→ Given information:
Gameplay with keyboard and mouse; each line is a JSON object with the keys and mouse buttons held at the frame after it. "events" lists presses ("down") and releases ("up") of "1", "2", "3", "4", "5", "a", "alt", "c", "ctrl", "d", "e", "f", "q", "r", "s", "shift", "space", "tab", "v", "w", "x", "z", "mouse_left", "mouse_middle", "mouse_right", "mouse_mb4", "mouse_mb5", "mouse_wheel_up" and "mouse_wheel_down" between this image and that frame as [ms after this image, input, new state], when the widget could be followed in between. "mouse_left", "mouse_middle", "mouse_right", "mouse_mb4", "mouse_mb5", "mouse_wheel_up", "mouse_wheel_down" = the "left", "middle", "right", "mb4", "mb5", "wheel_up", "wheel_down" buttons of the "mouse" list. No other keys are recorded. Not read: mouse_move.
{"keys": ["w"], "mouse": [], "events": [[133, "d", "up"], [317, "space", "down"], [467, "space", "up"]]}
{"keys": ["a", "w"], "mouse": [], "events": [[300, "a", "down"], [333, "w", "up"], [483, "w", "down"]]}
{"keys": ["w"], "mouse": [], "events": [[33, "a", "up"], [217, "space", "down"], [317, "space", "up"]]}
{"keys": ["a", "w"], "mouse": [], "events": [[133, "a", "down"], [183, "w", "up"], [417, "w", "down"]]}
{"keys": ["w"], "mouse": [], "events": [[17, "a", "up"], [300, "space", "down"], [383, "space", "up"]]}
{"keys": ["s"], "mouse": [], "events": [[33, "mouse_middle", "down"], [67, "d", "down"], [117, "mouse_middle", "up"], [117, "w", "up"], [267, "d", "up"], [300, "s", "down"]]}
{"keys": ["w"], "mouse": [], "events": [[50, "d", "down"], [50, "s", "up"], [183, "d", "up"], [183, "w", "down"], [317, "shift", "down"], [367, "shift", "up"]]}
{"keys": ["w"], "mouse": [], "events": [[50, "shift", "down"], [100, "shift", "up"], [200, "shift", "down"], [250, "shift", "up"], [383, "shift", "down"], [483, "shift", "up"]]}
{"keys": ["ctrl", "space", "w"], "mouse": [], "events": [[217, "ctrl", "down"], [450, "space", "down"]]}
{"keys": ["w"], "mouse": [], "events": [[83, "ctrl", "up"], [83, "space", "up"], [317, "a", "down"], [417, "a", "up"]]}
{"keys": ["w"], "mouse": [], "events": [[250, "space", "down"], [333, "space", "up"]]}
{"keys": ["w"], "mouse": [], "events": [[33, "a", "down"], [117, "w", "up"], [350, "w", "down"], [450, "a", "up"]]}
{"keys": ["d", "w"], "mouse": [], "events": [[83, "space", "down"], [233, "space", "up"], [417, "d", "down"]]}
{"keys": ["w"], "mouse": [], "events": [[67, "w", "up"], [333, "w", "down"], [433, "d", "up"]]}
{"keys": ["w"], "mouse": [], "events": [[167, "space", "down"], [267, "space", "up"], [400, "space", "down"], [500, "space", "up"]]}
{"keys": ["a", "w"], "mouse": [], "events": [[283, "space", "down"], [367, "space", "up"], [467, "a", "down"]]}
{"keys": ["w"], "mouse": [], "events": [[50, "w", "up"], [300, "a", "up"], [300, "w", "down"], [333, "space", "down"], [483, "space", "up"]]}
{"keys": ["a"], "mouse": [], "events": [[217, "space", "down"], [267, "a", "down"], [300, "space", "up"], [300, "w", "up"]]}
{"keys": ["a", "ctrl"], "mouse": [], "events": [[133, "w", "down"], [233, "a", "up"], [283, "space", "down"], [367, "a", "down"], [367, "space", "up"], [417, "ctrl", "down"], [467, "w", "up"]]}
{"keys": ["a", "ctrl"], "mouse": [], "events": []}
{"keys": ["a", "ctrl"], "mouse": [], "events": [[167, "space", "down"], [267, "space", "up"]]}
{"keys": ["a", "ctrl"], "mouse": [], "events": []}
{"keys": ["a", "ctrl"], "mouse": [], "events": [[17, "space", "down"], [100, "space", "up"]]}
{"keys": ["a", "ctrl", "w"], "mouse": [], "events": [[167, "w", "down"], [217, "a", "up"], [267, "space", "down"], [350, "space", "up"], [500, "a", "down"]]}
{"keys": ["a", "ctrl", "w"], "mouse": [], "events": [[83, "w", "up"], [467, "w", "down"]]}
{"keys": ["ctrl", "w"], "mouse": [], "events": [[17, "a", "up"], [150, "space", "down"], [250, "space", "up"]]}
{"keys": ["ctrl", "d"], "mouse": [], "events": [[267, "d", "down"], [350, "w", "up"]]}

→ Work to complete: All of the material needs to be reproduced exactly as it reads.

→ Answer to the problem:
Gameplay with keyboard and mouse; each line is a JSON object with the keys and mouse buttons held at the frame after it. "events" lists presses ("down") and releases ("up") of "1", "2", "3", "4", "5", "a", "alt", "c", "ctrl", "d", "e", "f", "q", "r", "s", "shift", "space", "tab", "v", "w", "x", "z", "mouse_left", "mouse_middle", "mouse_right", "mouse_mb4", "mouse_mb5", "mouse_wheel_up" and "mouse_wheel_down" between this image and that frame as [ms after this image, input, new state], when the widget could be followed in between. "mouse_left", "mouse_middle", "mouse_right", "mouse_mb4", "mouse_mb5", "mouse_wheel_up", "mouse_wheel_down" = the "left", "middle", "right", "mb4", "mb5", "wheel_up", "wheel_down" buttons of the "mouse" list. No other keys are recorded. Not read: mouse_move.
{"keys": ["w"], "mouse": [], "events": [[133, "d", "up"], [317, "space", "down"], [467, "space", "up"]]}
{"keys": ["a", "w"], "mouse": [], "events": [[300, "a", "down"], [333, "w", "up"], [483, "w", "down"]]}
{"keys": ["w"], "mouse": [], "events": [[33, "a", "up"], [217, "space", "down"], [317, "space", "up"]]}
{"keys": ["a", "w"], "mouse": [], "events": [[133, "a", "down"], [183, "w", "up"], [417, "w", "down"]]}
{"keys": ["w"], "mouse": [], "events": [[17, "a", "up"], [300, "space", "down"], [383, "space", "up"]]}
{"keys": ["s"], "mouse": [], "events": [[33, "mouse_middle", "down"], [67, "d", "down"], [117, "mouse_middle", "up"], [117, "w", "up"], [267, "d", "up"], [300, "s", "down"]]}
{"keys": ["w"], "mouse": [], "events": [[50, "d", "down"], [50, "s", "up"], [183, "d", "up"], [183, "w", "down"], [317, "shift", "down"], [367, "shift", "up"]]}
{"keys": ["w"], "mouse": [], "events": [[50, "shift", "down"], [100, "shift", "up"], [200, "shift", "down"], [250, "shift", "up"], [383, "shift", "down"], [483, "shift", "up"]]}
{"keys": ["ctrl", "space", "w"], "mouse": [], "events": [[217, "ctrl", "down"], [450, "space", "down"]]}
{"keys": ["w"], "mouse": [], "events": [[83, "ctrl", "up"], [83, "space", "up"], [317, "a", "down"], [417, "a", "up"]]}
{"keys": ["w"], "mouse": [], "events": [[250, "space", "down"], [333, "space", "up"]]}
{"keys": ["w"], "mouse": [], "events": [[33, "a", "down"], [117, "w", "up"], [350, "w", "down"], [450, "a", "up"]]}
{"keys": ["d", "w"], "mouse": [], "events": [[83, "space", "down"], [233, "space", "up"], [417, "d", "down"]]}
{"keys": ["w"], "mouse": [], "events": [[67, "w", "up"], [333, "w", "down"], [433, "d", "up"]]}
{"keys": ["w"], "mouse": [], "events": [[167, "space", "down"], [267, "space", "up"], [400, "space", "down"], [500, "space", "up"]]}
{"keys": ["a", "w"], "mouse": [], "events": [[283, "space", "down"], [367, "space", "up"], [467, "a", "down"]]}
{"keys": ["w"], "mouse": [], "events": [[50, "w", "up"], [300, "a", "up"], [300, "w", "down"], [333, "space", "down"], [483, "space", "up"]]}
{"keys": ["a"], "mouse": [], "events": [[217, "space", "down"], [267, "a", "down"], [300, "space", "up"], [300, "w", "up"]]}
{"keys": ["a", "ctrl"], "mouse": [], "events": [[133, "w", "down"], [233, "a", "up"], [283, "space", "down"], [367, "a", "down"], [367, "space", "up"], [417, "ctrl", "down"], [467, "w", "up"]]}
{"keys": ["a", "ctrl"], "mouse": [], "events": []}
{"keys": ["a", "ctrl"], "mouse": [], "events": [[167, "space", "down"], [267, "space", "up"]]}
{"keys": ["a", "ctrl"], "mouse": [], "events": []}
{"keys": ["a", "ctrl"], "mouse": [], "events": [[17, "space", "down"], [100, "space", "up"]]}
{"keys": ["a", "ctrl", "w"], "mouse": [], "events": [[167, "w", "down"], [217, "a", "up"], [267, "space", "down"], [350, "space", "up"], [500, "a", "down"]]}
{"keys": ["a", "ctrl", "w"], "mouse": [], "events": [[83, "w", "up"], [467, "w", "down"]]}
{"keys": ["ctrl", "w"], "mouse": [], "events": [[17, "a", "up"], [150, "space", "down"], [250, "space", "up"]]}
{"keys": ["ctrl", "d"], "mouse": [], "events": [[267, "d", "down"], [350, "w", "up"]]}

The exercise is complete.